Mahkemece, muvazaa ve hile hukuksal nedenine dayalı olarak açılan davada iddiaların ispat edilemediği gerekçesi ile davanın reddine karar verilmiştir.
Hemen belirtilmelidir ki, Hukuk Usulü Muhakemeleri Kanunu"nun 74. ve 76.maddeleri hükümlerine paralel düzenlemeler getiren 6100 sayılı Hukuk Muhakemeleri Kanunu"nun 26. ve 33. maddelerine göre; olayları bildirmek ve ileri sürmek taraflara, bu kapsamda nitelemeyi yapmak ve belirlenecek hukuki tavsifle ilgili olarak tatbik edilecek kanun hükümlerini tesbit ve tayin ederek uygulamak hakime aittir.
Eldeki davada, dava dilekçesinin içeriğinden ve iddiaların ileri sürülüş biçiminden davada hile ve inançlı işlem hukuksal nedenlerine dayanıldığı görülmektedir.
Dosya içeriğinden ve toplanan delillerden, davacının 1338 parseldeki davaya konu 65 adet bağımsız bölüm ile dava konusu yapılmayan B Blok 4 nolu bağımsız bölümü üzerindeki ipotek şerhi ile birlikte 02.09.2003 tarihinde davalı ..."a satış suretiyle temlik ettiği, davacı firma adına işlemi yetkilisi olan ..."un gerçekleştirdiği anlaşılmaktadır.
Hemen belirtmek gerekir ki, hile iddiasına dayalı olarak açılan iptal ve tescil davasının dinlenebilmesi için davanın hak düşürücü süre içinde açılması gerektiğinde kuşku yoktur. Türk Borçlar Kanunu"nun 39. (Borçlar Kanunu"nun 31.) maddesine göre, aldatma (hile) öğrenildiği tarihten itibaren bir yıllık hak düşürücü süre içerisinde karşı tarafa yöneltilecek bir irade açıklaması, defi yahut dava yoluyla da kullanılabilir.

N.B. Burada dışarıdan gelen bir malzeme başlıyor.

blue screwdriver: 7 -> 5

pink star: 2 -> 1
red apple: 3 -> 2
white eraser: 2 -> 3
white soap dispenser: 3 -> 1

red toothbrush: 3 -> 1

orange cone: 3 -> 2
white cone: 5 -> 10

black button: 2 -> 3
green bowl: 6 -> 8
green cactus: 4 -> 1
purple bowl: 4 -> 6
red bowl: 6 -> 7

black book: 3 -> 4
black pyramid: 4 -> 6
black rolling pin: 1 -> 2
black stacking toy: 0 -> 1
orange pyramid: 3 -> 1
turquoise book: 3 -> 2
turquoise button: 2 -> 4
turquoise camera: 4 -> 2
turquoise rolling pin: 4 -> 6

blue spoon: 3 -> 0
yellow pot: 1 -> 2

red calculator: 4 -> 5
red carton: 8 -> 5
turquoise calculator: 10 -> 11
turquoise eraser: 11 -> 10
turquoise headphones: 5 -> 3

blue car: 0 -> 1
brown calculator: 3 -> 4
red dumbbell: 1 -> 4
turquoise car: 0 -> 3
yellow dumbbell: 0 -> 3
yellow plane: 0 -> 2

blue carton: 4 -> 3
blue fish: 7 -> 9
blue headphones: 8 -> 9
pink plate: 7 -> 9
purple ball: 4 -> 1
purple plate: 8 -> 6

Somut olayda, davacı firma yetkilisinin dava konusu yapılan olaylarla ilgili olarak davalılar hakkında 11.07.2005 tarihinde şikayette bulunduğu gözetildiğinde en geç bu tarihte davacı tarafın hileden haberdar olduğu, hak düşürücü sürenin bu tarihte başladığı ve bir yıllık hak düşürücü süre geçirildikten sonra 06.06.2008 tarihinde eldeki davayı açtığı anlaşılmaktadır.
Öte yandan, davacının inançlı işlem hukuksal nedenine yönelik iddiasını da 05.02.1947 tarihli ve 20/6 sayılı İçtihadı Birleştirme Kararı uyarınca yazılı delille kanıtlayamadığı gibi, davacı vekilinin son celse karşı tarafa yemin teklifinde bulunmayacaklarını beyan etmek suretiyle yemin delilini de dayanmadığı görülmektedir.
O hâlde, davanın reddi bu gerekçeler ve sonucu itibariyle doğrudur.
Davacı vekilinin temyiz itirazları yerinde değildir. Reddiyle usul ve yasaya uygun olan hükmün ONANMASINA, aşağıda yazılı 8.05.-TL bakiye onama harcının temyiz edenden alınmasına, 25.02.2016 tarihinde oybirliğiyle karar verildi.